Fitch Affirms Georgia's JSC Partnership Fund at 'BB-'; Outlook Stable

Fitch Affirms Georgia's JSC Partnership Fund at 'BB-'; Outlook Stable

Fitch Affirms Georgia's JSC Partnership Fund at 'BB-'; Outlook Stable

The FINANCIAL -- Fitch Ratings has affirmed Georgia's JSC Partnership Fund's (PF) Long-Term Foreign- and Local-Currency Issuer Default Ratings (IDR) at 'BB-' with Stable Outlooks. The agency has also affirmed the company's Short-Term Local-Currency IDR at 'B'. 

"PF's ratings are equalised with those of Georgia (BB-/Stable/B), which reflects the Fund's legal status, tight control by the government and 100% state ownership and its important role in the government's economic policy. Fitch uses its public-sector entities rating criteria in its analysis of PF and views it as being credit-linked to the sovereign. We view the Georgian government's ability and intent to support the fund's potential issued or guaranteed debt as a key factor in determining rating equalisation with the sovereign," Fitch Ratings reported.


The affirmation reflects PF's unchanged special legal status as an extension of the government in managing its strategic assets and acting as a development arm and quasi-budget vehicle of the government. Fitch views Georgia's willingness to support PF as largely unchanged, as the fund remains important state agent in implementing its development agenda.

Legal Status Assessed as Stronger 

PF is 100% owned by the state and operates under its own act - Georgia's law on JSC Partnership Fund, highlighting its unique nature and special status. Its mandate is to promote private equity investments in Georgia and oversee key national infrastructure corporations. The state endowed PF with 100% stakes in Georgian Railway (GR, B+/Stable), JSC Georgian Oil and Gas Corporation (GOGC, BB-/Stable), JSC Georgian State Electrosystem, and JSC Electricity System Commercial Operator. 

Strategic Importance Assessed as Stronger 

Fitch views the fund as an entity of strategic importance. Georgia's government uses PF as a financing vehicle to promote investments stimulating growth of the national economy. The fund's aim is to develop private equity investments in wide range of economic projects generating positive economic returns, a market which is currently undeveloped in Georgia. Along with private funding PF co-invests in agriculture, manufacturing, real estate and energy. 

While the Georgian government remains committed to its economic development agenda, we believe the fund's strategic role in facilitating investments in the backbone sectors of national economy, particularly in the energy sector and infrastructure development, will not change. 

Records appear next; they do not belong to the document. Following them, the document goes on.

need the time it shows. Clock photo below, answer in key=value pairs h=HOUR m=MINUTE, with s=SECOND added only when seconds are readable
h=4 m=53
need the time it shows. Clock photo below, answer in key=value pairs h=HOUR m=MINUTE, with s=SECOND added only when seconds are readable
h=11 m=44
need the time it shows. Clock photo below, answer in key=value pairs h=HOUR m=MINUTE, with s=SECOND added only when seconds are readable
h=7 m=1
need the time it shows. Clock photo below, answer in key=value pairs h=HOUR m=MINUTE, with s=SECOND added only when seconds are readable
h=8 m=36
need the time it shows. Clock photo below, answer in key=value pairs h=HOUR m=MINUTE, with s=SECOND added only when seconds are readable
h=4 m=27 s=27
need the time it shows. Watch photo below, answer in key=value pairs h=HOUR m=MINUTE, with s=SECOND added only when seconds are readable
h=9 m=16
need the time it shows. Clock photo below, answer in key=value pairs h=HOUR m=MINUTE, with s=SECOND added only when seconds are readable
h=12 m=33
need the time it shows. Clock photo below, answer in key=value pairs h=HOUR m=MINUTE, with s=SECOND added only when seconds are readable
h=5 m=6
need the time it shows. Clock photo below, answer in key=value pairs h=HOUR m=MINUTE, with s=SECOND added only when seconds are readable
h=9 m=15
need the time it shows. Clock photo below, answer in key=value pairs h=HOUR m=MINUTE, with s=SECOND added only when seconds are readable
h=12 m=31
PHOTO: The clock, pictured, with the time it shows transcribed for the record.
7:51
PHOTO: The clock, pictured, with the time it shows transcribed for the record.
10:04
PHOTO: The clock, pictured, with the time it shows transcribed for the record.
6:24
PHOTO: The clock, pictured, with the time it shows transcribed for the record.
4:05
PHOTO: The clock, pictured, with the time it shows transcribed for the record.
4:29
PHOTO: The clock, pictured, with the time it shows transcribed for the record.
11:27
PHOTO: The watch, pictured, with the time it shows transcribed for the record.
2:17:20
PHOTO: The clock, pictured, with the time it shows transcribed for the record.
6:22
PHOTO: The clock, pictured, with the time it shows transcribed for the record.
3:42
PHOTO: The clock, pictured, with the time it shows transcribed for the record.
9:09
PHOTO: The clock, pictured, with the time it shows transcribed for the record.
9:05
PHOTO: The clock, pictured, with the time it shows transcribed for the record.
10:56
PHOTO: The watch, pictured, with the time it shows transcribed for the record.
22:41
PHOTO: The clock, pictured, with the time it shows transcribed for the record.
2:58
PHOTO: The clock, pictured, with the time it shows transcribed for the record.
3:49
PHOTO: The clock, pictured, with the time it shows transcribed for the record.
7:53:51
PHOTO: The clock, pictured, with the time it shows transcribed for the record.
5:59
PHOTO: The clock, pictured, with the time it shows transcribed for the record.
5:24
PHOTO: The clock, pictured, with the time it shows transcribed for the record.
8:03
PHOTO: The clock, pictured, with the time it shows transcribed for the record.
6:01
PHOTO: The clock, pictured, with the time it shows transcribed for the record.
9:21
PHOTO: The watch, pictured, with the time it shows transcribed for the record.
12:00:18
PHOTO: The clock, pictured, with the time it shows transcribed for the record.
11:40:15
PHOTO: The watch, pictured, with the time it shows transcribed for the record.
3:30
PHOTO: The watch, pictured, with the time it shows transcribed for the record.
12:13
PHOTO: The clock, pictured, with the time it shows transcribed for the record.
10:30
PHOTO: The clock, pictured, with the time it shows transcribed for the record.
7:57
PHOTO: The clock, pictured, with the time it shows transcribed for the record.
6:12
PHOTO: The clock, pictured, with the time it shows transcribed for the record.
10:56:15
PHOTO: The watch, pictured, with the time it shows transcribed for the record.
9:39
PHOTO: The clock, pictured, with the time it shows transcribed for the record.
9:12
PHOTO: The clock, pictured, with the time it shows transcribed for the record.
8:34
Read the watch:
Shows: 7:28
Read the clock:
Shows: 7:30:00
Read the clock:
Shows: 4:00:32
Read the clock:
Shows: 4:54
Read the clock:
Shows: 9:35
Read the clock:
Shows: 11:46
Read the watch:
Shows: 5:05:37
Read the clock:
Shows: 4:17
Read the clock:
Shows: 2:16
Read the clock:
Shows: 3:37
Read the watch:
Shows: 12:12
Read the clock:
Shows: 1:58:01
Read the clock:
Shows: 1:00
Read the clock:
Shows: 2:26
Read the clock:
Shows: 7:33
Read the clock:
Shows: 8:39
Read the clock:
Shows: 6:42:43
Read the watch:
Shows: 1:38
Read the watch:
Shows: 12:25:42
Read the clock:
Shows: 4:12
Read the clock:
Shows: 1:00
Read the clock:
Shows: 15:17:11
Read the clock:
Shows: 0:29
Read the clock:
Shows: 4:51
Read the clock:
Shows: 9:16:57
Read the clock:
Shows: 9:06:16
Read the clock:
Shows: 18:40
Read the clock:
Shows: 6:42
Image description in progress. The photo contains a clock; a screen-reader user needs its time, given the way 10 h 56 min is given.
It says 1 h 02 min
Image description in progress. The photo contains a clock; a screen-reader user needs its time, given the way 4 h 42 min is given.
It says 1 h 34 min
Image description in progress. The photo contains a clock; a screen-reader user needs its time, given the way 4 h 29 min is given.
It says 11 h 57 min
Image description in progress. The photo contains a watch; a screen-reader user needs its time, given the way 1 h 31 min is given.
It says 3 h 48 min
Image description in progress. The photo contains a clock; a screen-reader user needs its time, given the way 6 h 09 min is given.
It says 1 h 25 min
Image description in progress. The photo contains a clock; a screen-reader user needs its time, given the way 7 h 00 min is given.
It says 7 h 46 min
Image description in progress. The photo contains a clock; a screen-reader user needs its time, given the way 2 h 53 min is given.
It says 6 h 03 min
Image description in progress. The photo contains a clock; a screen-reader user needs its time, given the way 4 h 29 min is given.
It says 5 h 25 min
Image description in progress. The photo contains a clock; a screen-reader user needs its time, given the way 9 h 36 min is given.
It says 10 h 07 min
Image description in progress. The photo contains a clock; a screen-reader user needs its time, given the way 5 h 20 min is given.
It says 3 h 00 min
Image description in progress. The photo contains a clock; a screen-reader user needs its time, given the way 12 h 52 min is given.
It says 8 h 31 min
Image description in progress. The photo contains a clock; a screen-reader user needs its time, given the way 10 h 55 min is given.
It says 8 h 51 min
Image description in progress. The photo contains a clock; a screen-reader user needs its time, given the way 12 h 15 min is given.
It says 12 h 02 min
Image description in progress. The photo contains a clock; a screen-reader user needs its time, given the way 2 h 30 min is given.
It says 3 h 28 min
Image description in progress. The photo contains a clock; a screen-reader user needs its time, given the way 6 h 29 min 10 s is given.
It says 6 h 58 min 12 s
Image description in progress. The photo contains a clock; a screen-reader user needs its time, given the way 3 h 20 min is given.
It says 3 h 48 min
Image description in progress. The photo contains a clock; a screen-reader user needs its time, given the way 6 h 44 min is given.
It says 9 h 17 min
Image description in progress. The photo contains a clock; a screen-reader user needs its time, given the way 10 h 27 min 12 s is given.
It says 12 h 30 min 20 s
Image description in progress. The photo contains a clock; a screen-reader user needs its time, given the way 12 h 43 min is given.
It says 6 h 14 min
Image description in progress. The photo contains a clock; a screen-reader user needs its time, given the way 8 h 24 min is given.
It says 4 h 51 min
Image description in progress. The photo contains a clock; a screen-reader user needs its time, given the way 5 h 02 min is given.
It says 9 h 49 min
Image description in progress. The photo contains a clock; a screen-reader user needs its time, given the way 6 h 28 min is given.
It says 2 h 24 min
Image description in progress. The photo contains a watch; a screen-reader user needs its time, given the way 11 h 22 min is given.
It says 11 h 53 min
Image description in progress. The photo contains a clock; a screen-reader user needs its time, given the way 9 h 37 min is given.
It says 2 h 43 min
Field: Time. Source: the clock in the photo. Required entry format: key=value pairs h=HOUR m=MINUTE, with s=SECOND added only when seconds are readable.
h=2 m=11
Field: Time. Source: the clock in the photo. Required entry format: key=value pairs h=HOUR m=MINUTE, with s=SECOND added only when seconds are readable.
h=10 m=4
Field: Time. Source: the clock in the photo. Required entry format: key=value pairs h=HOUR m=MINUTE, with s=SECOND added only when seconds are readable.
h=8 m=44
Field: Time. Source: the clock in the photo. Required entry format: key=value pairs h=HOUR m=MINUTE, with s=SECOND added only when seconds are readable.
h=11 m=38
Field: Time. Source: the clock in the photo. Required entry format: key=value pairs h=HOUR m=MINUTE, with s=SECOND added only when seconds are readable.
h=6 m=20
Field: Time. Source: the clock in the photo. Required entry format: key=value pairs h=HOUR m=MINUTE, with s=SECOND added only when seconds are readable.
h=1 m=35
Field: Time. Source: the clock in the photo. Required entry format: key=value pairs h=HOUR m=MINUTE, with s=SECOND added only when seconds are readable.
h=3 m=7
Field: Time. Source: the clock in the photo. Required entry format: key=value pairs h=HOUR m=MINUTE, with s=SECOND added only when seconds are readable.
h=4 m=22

Control Assessed as Stronger

Fitch views the government's control and oversight over PF's operations as strong. The fund's supervisory board is chaired by the Georgian prime minister and composed of leading cabinet members and independent directors from the private sector. The state mandates PF's key policies on debt, dividends and investments, appoints its audit committee and external auditor, monitors and controls the use of government funds and property allocated to the entity.

Integration Assessed as Stronger 

"In Fitch's view, PF is deeply integrated with the national budgetary system as it holds stakes in the largest national corporations in Georgia, and plays the role of the government's quasi-budget agent. We treat recent state contributions to the fund in the form of pipe-lines, land plots and other property along with unchanged finding model via dividends from its portfolio companies as a rating support factor and evidence of financial integration with the sovereign," Fitch Ratings said.

Debt and Liquidity

The bulk of PF's debt stock comprises a USD150 million bank loan from Credit Suisse, maturing in 2020. In September 2017 the fund should make about USD31 million interest and principal amortisation payment. To meet this obligation the fund already accumulated USD32.3 million at the special reserve account as of 1 September. 

In 2018-2020 PF will experience repayment peak with debt servicing increasing to around USD50 million annually. This will require higher dividend inflow (averaged about USD20 million in 2015-2017), which may be difficult to achieve taking into account the slow recovery of PF subsidiaries' profitability. This is mitigated by a strong cash position (USD104 million as of end-2016). PF could also occasionally borrow from its key subsidiaries (GR and GOGC).


Sovereign-Linked Ratings: Any positive rating action on Georgia, coupled with continued support from the state, would be rating positive, as PF is credit linked to the sovereign. 

Weaker links with the state would be rating negative, a downgrade of Georgia would also be negative.